Nikola Motor s’est donné l’image d’un constructeur de camions détenteur de technologies exclusives, de rupture. Ce qu’il n’est pas. À l’inverse, Iveco est un constructeur traditionnel avec de vraies usines et un véritable réseau. Le débarquement détonnant de Nikola et ses accords avec Iveco ont pour conséquence le développement par Iveco de camions électriques et hydrogène qui seront produits et vendus par Iveco, mais sous la marque Nikola. C’est à ce prix qu’Iveco est en train de se doter à marche forcée de camions électriques qui pourraient être parmi les meilleurs du marché. Contraint par le règlement européen 2019/1242, qui impose une réduction drastique des émissions de CO2 entre le réservoir et le pot d’échappement, Iveco n’a eu d’autre choix que de se lancer dans le développement de camions électriques comme le font ses concurrents.
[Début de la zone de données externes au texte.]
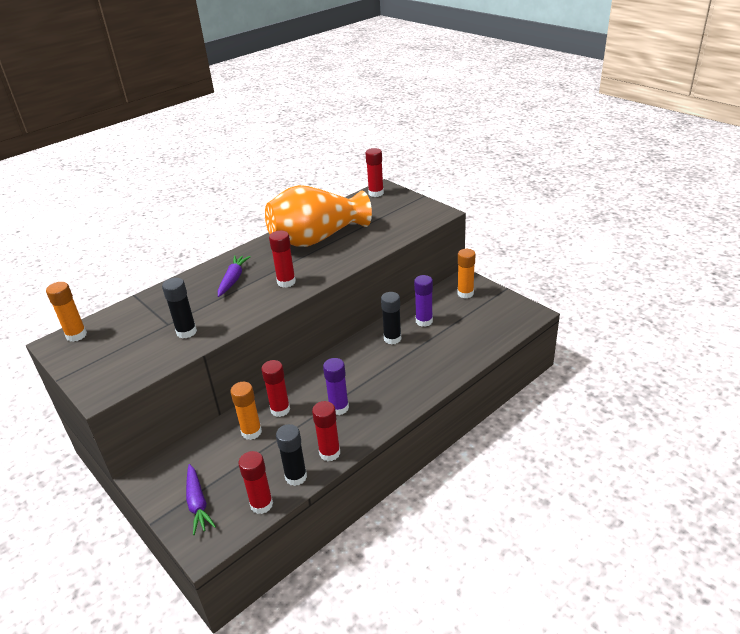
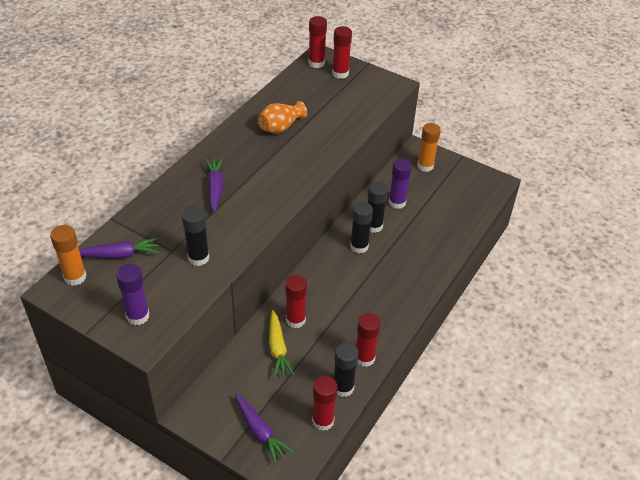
camera: 20 degrees left, 10 degrees up
(122, 322) = (119, 255): none -> purple carrot
(251, 432) = (277, 348): orange glue stick -> yellow carrot
(286, 282) = (274, 185): red glue stick -> red glue stick (340, 73)
(317, 238) = (280, 127): orange vase -> orange vase, size x0.47
(339, 408) = (353, 309): purple glue stick -> purple glue stick (138, 316)
(370, 354) = (359, 246): none -> black glue stick

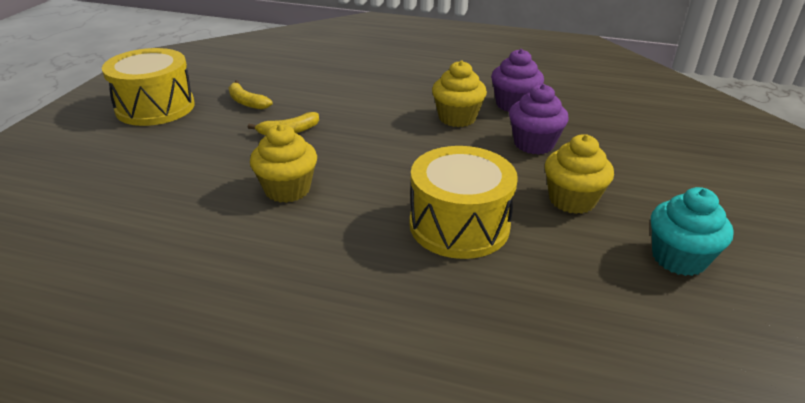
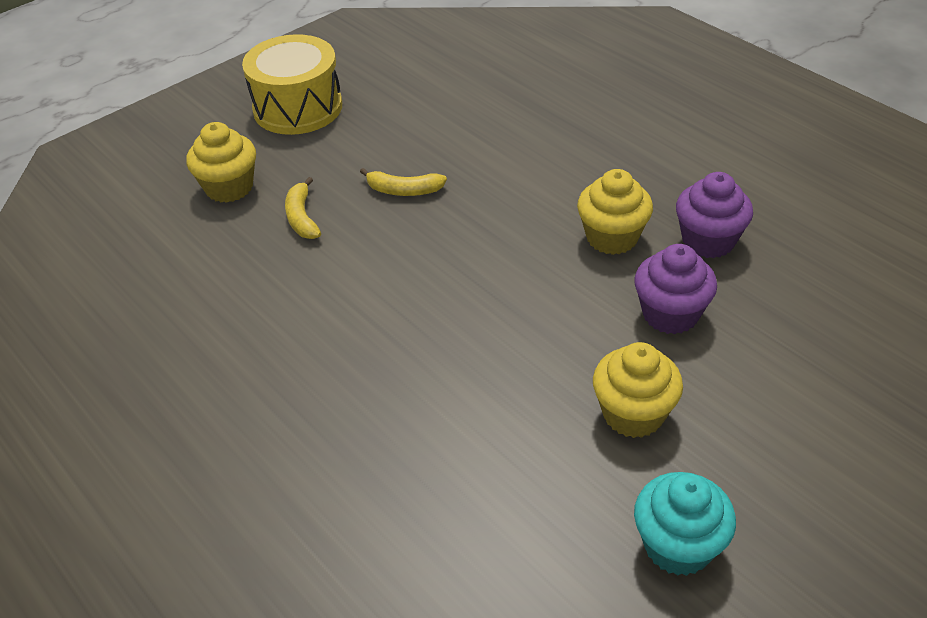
camera: 35 degrees right, 10 degrees up
(247, 102) = (393, 130): yellow banana -> yellow banana (302, 217)
(287, 189) = (342, 272): yellow cupcake -> yellow cupcake (229, 187)
(459, 225) = (473, 391): yellow drum -> none

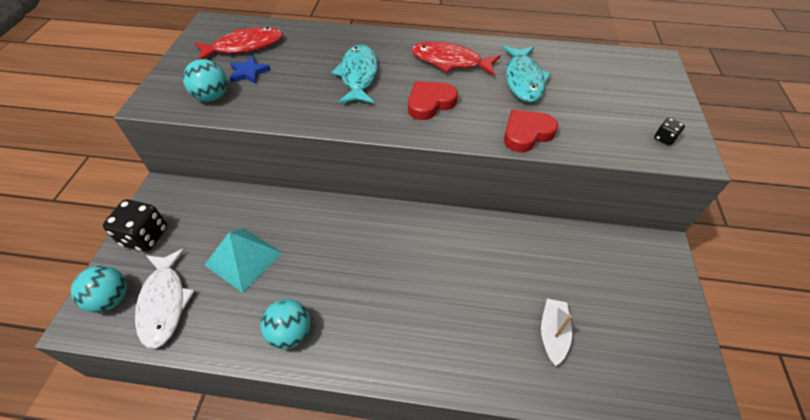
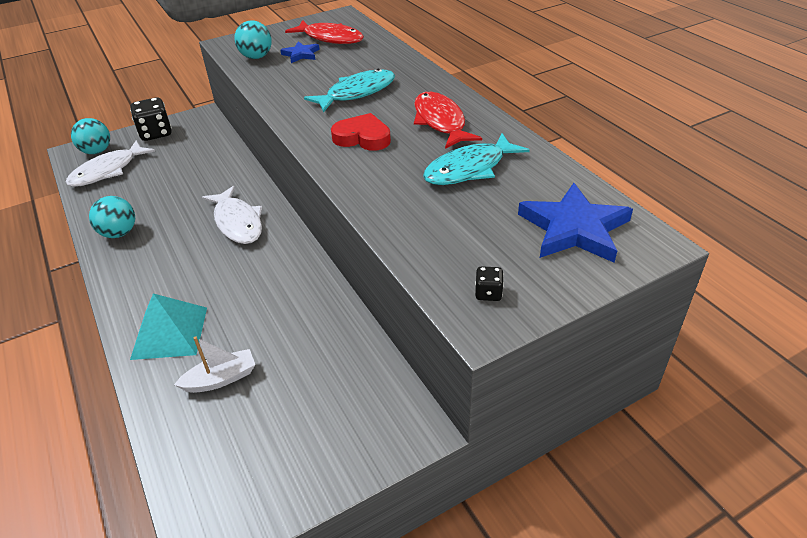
camera: 55 degrees right, 10 degrees down
(243, 258) = (169, 179): turquoise pyramid -> turquoise pyramid (169, 332)
(366, 239) = (237, 222): none -> white fish
(526, 133) = (382, 202): red heart -> none
(624, 77) = (574, 228): none -> blue star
Or, Iveco avait concentré ses efforts sur les motorisations gaz (méthane), non sans succès. Pour rattraper son retard dans le domaine du véhicule électrique, Iveco a saisi la première baguette magique passée à sa portée. Elle s’appelle Nikola.
Des camions prototypes
Quand il y a magie, il y a un truc. Le décalage est flagrant entre la culture d’un industriel respectable comme Iveco et celle d’une start-up qui s’autorise tous les coups de bluff, à moins qu’il s’agisse de "faits alternatifs" de l’ère Trump. Parce que Nikola, qu’est-ce que c’est ? Ce sont des camions prototypes qui se comptent sur les doigts d’une main et dont tous ne roulent pas par leurs propres moyens. Ce sont aussi de magnifiques diapos Powerpoint chargées de donner un peu de consistance au projet. Oui, mais concrètement ? Nikola s’est montré très opaque à propos de ses technologies. Normal, elles sont achetées à des tiers. Nikola a, pour ses prototypes, agi comme un assembleur selon un principe de fonctionnement généralisé dans l’industrie automobile. Le plus de Nikola, c’est la "com".
Le vernis craque
Au cours de l’été 2019, Iveco (CNH Industrial) et Nikola Motor ont annoncé leur partenariat. À première vue, Iveco apporte les usines et le réseau de commercialisation tandis que Nikola fournit l’ingénierie. En fait, Nikola ne livre guère plus qu’une intention. En décembre 2019, Iveco levait le voile sur le Nikola Tre. Cette fois, ce n’est pas un Powerpoint qui est chargé de convaincre. C’est un vrai camion qui nous est montré. Du moins, on est prié de le croire. Il est vrai que l’on peut monter dedans et s’extasier devant ses écrans sur lesquels défile une "démo" correspondant au prétendu fonctionnement d’un véhicule hydrogène. Hélas, quand on écarte un peu les bardages ou que l’on se glisse sous la bête – ce que l’auteur de ces lignes a pu faire – on constate que ce véhicule est dépourvu de toute chaîne cinématique. Il s’agissait donc d’une maquette, mais pas d’un camion...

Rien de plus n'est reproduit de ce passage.